What has the nipple done to become such a dominant threat? It seems clear that it unsettles social networks, a space long considered prudish even as it supposedly advances. Naked bodies are a central ingredient in the history of art, yet today these vast online galleries have turned them into a taboo—well, sometimes, you’ll see. This stigma touches visual artists most of all, whose works are censored by the algorithm’s rulebook. The phenomenon, described by Nuria Oliver, a respected AI expert and MIT-trained researcher, is what she calls algorithmic censorship of art. It harms creators simply because, in practical terms, if a work is not present on a given social network, it effectively does not exist for most people today, since those are the primary gateways to culture and information.
“All platforms use algorithms to moderate content, and only in rare cases are humans overseeing the process,” explains Oliver. As a researcher with the European Laboratory for Learning and Intelligent Systems (ELLIS), she and her colleagues work to improve these systems. “They focus on the product. Ask any artist what art is, and they will tell you it is a message, the intention, the context, and the process that gives rise to something deeper—not merely the artwork as pixels. Algorithms do not grasp all of that; they only see the pixels,” Oliver notes. She also points out that there are “white lists” where platforms are far more permissive for certain economic interests. Kim Kardashian, for instance, can post things that others cannot.
Shadow banning
In other words, AI judges human art, and the filter through which millions of images pass on each platform boils down to a simple question: Is this art or pornography? The answer remains uncertain. According to the researcher, it depends on the arbitrariness of the algorithms. Nude figures have existed in art since the Venus of Willendorf, and they are essential, yet all too often the nude, especially the female form, is censored. This has real consequences for creators who see their portraits reach vast audiences or, conversely, be suppressed entirely. A troubling possibility is shadow banning, where content remains visible but is hardly shown to anyone, leaving the artist believing the material simply isn’t popular.

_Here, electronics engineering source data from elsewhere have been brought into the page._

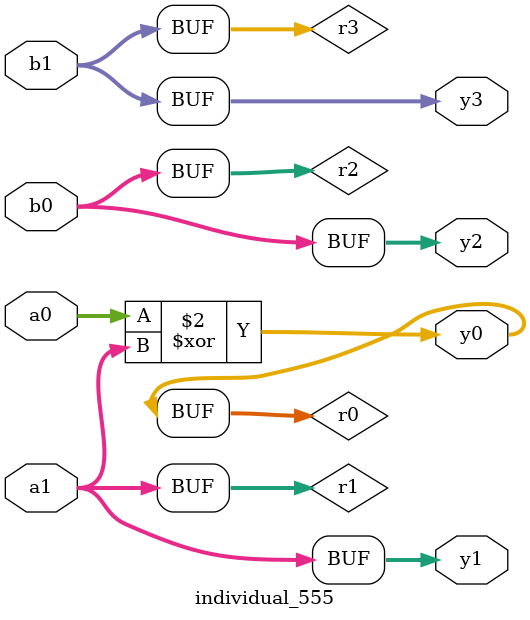
<source format=sv>
module individual_555(input logic [15:0] a1, input logic [15:0] a0, input logic [15:0] b1, input logic [15:0] b0, output logic [15:0] y3, output logic [15:0] y2, output logic [15:0] y1, output logic [15:0] y0);
logic [15:0] r0, r1, r2, r3; 
 always@(*) begin 
	 r0 = a0; r1 = a1; r2 = b0; r3 = b1; 
 	 r0  ^=  a1 ;
 	 y3 = r3; y2 = r2; y1 = r1; y0 = r0; 
end
endmodule
</source>
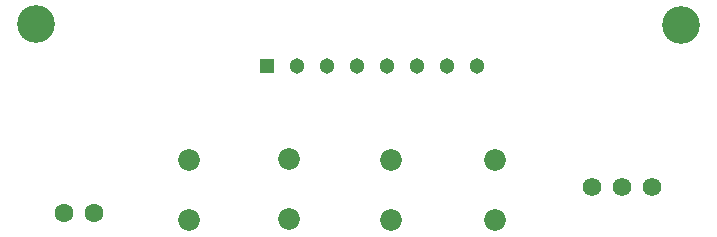
<source format=gbr>
%TF.GenerationSoftware,Altium Limited,Altium Designer,20.2.7 (254)*%
G04 Layer_Color=16711935*
%FSLAX26Y26*%
%MOIN*%
%TF.SameCoordinates,6734EFFF-7692-4107-8553-5EC10253203B*%
%TF.FilePolarity,Negative*%
%TF.FileFunction,Soldermask,Bot*%
%TF.Part,Single*%
G01*
G75*
%TA.AperFunction,ComponentPad*%
%ADD17C,0.072370*%
%ADD18R,0.051307X0.051307*%
%ADD19C,0.051307*%
%ADD20C,0.063118*%
%ADD21C,0.061937*%
%TA.AperFunction,ViaPad*%
%ADD22C,0.126110*%
D17*
X1610000Y1225000D02*
D03*
Y1425000D02*
D03*
X1945000Y1230000D02*
D03*
Y1430000D02*
D03*
X2285000Y1225000D02*
D03*
Y1425000D02*
D03*
X2630000Y1225000D02*
D03*
Y1425000D02*
D03*
D18*
X1870000Y1740000D02*
D03*
D19*
X1970000D02*
D03*
X2070000D02*
D03*
X2170000D02*
D03*
X2270000D02*
D03*
X2370000D02*
D03*
X2470000D02*
D03*
X2570000D02*
D03*
D20*
X1295000Y1250000D02*
D03*
X1195000D02*
D03*
D21*
X3155000Y1335000D02*
D03*
X3055000D02*
D03*
X2955000D02*
D03*
D22*
X3250000Y1875000D02*
D03*
X1100000Y1880000D02*
D03*
%TF.MD5,6772e97b3fb01833e295162951bd0ff9*%
M02*

</source>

Oliver has presented these ideas at a recent conference on intellectual property and the cultural industries in the era of generative AI, hosted by a major authors’ society. Her work aims to make the algorithms more responsive to artistic content so they do not mislabel it as pornographic. How does this work in practice? By expanding the evaluation beyond the image to include contextual textual information and other cues. Early results show meaningful improvements in sensitivity to artistic context.
Her qualitative research involved interviewing artists from several nationalities who had faced censorship, to understand how the issue affects their careers and lives. The goal was to identify concrete steps to mitigate the shadowy censorship that shapes culture and creative expression. A qualitative approach was essential because measuring the scale and impact of algorithmic censorship is challenging when platforms remain opaque.
Oliver illuminates a dual impact on artists: an individual, economic toll from lost opportunities, and a broader social impact that concerns how new generations perceive nudity, gender, and artistic expression. This is not merely a private grievance; it risks shaping cultural norms and educational narratives for years to come.
The discussion underscores a wider truth: platforms moderate content with algorithms that do not always reflect the nuanced nature of art. The work calls for more transparent and context-aware systems, alongside inclusive policies that respect artistic intent and the historical significance of the nude in art. In the end, the goal is to ensure that digital spaces support authentic self-expression without suppressing meaningful cultural dialogue.